*WHAT TO PRODUCE*: Retype the whole listing verbatim and keep the pictures out of it.

[GIVEN MATERIAL]

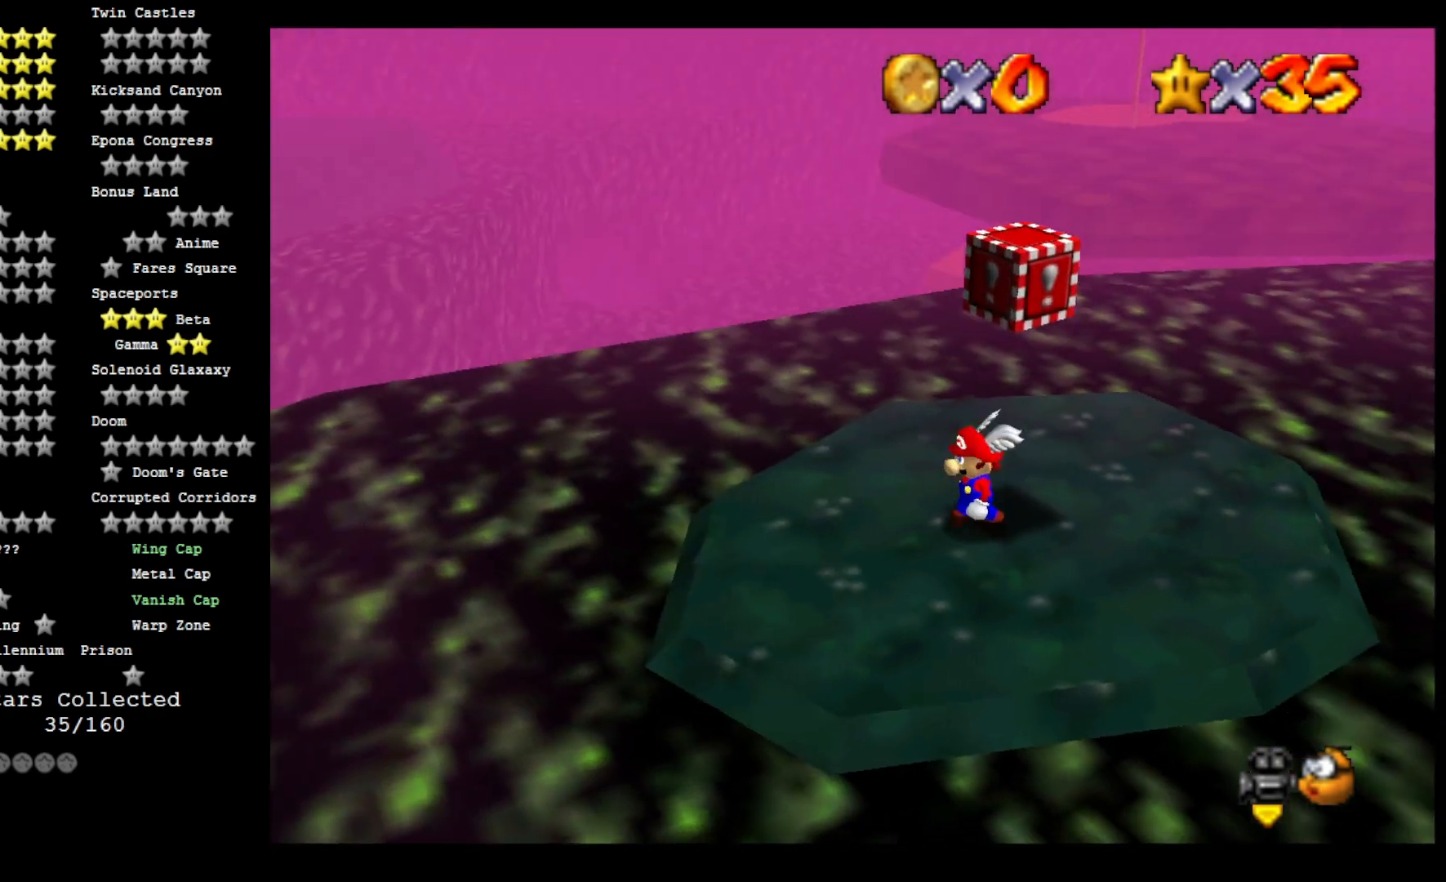
{"buttons": ["CROSS"], "left_stick": "center", "right_stick": "center", "events": [[367, "left_stick", "up"], [433, "CROSS", "down"], [433, "left_stick", "center"]]}
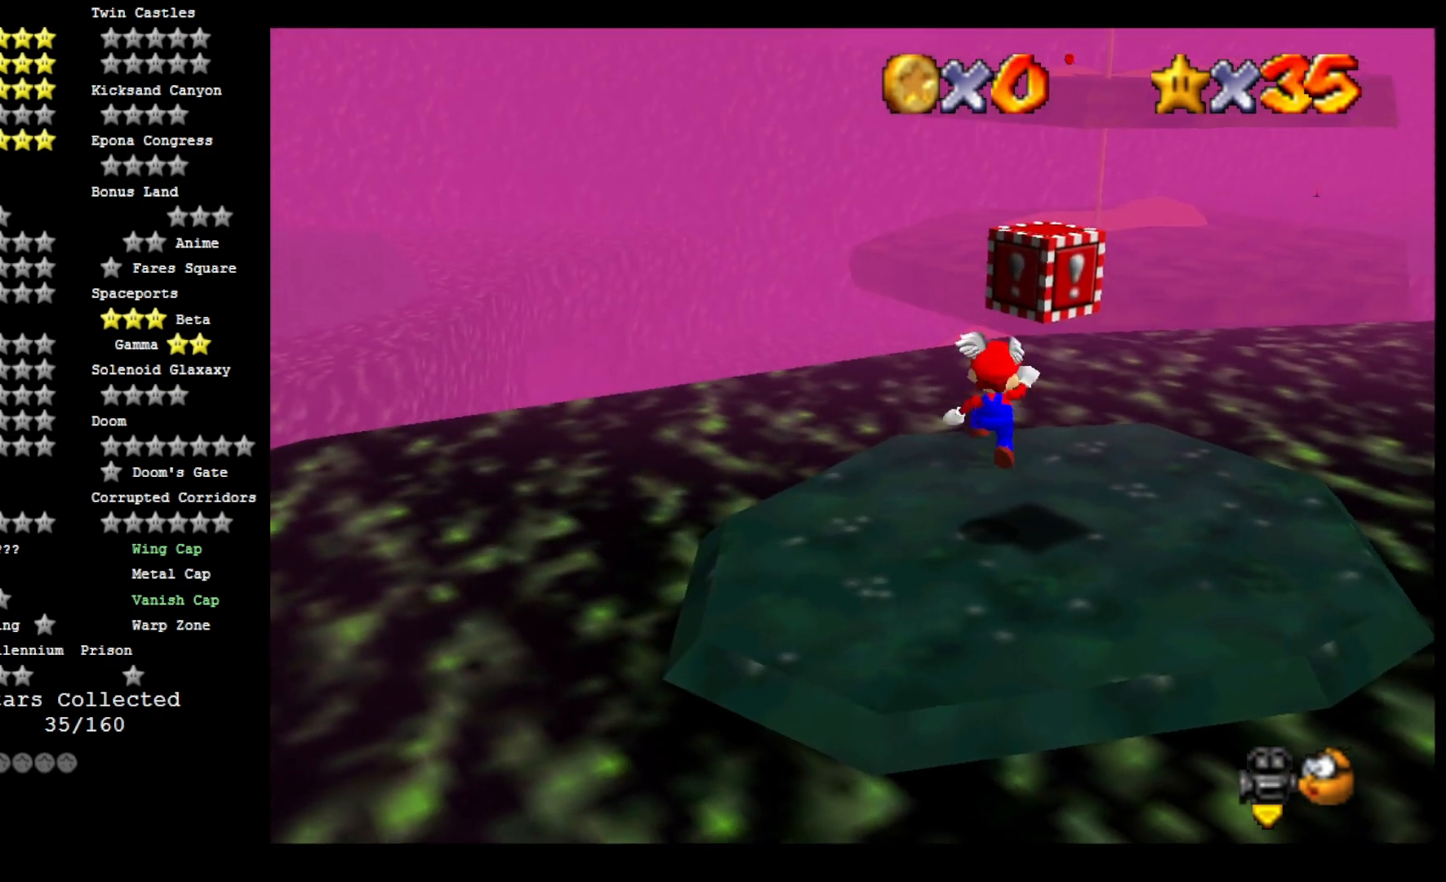
{"buttons": ["CROSS"], "left_stick": "down-right", "right_stick": "center", "events": [[33, "left_stick", "down"], [200, "CROSS", "up"], [467, "left_stick", "down-right"], [500, "CROSS", "down"]]}
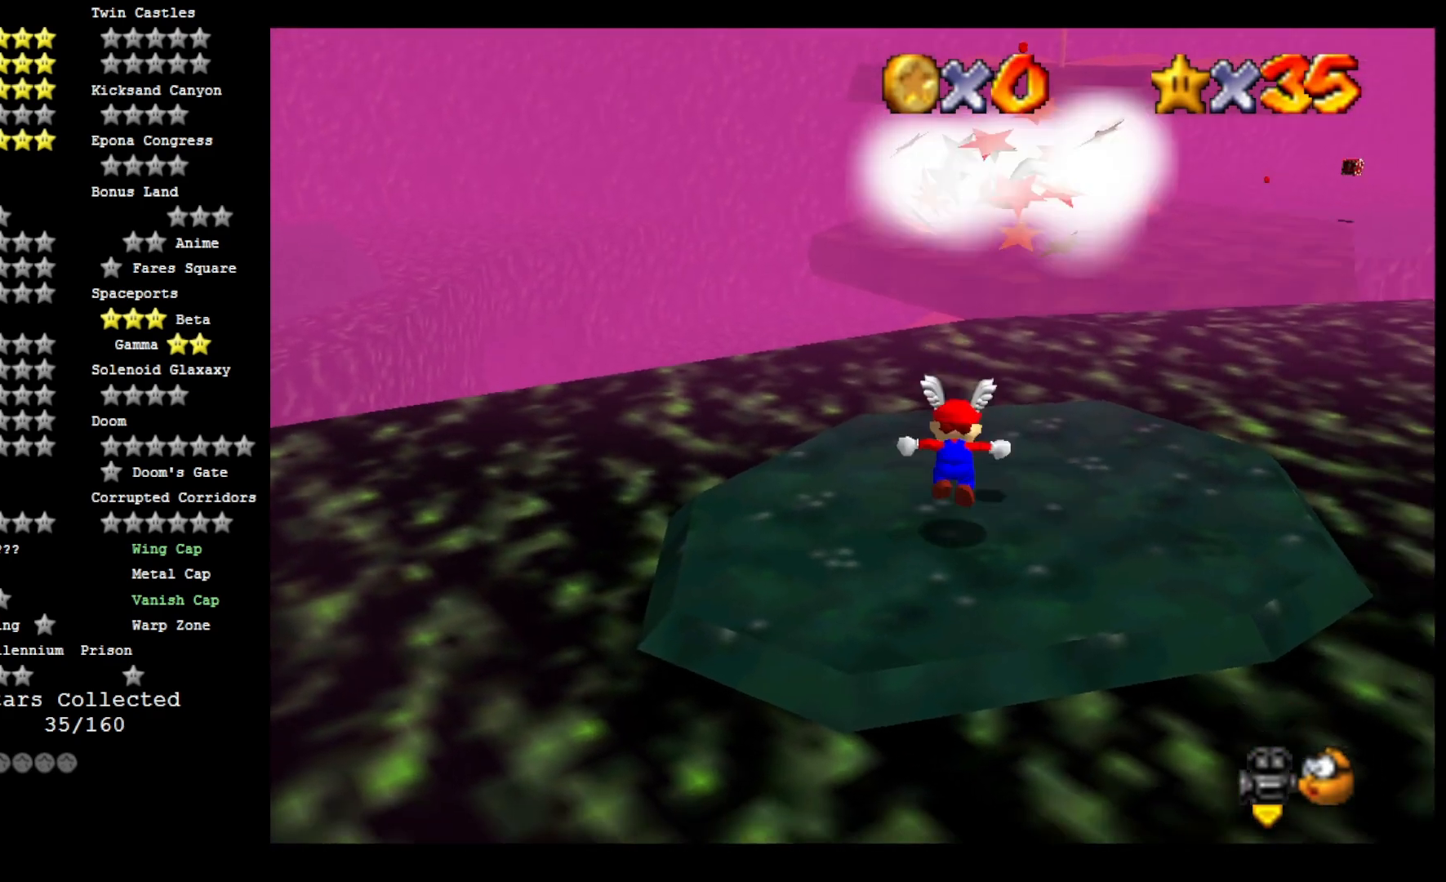
{"buttons": ["CROSS"], "left_stick": "up", "right_stick": "center", "events": [[33, "SQUARE", "down"], [67, "left_stick", "up-right"], [200, "CROSS", "up"], [233, "SQUARE", "up"], [233, "left_stick", "up"], [500, "CROSS", "down"]]}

[/GIVEN MATERIAL]

*TASK RESULT*:
{"buttons": ["CROSS"], "left_stick": "center", "right_stick": "center", "events": [[367, "left_stick", "up"], [433, "CROSS", "down"], [433, "left_stick", "center"]]}
{"buttons": ["CROSS"], "left_stick": "down-right", "right_stick": "center", "events": [[33, "left_stick", "down"], [200, "CROSS", "up"], [467, "left_stick", "down-right"], [500, "CROSS", "down"]]}
{"buttons": ["CROSS"], "left_stick": "up", "right_stick": "center", "events": [[33, "SQUARE", "down"], [67, "left_stick", "up-right"], [200, "CROSS", "up"], [233, "SQUARE", "up"], [233, "left_stick", "up"], [500, "CROSS", "down"]]}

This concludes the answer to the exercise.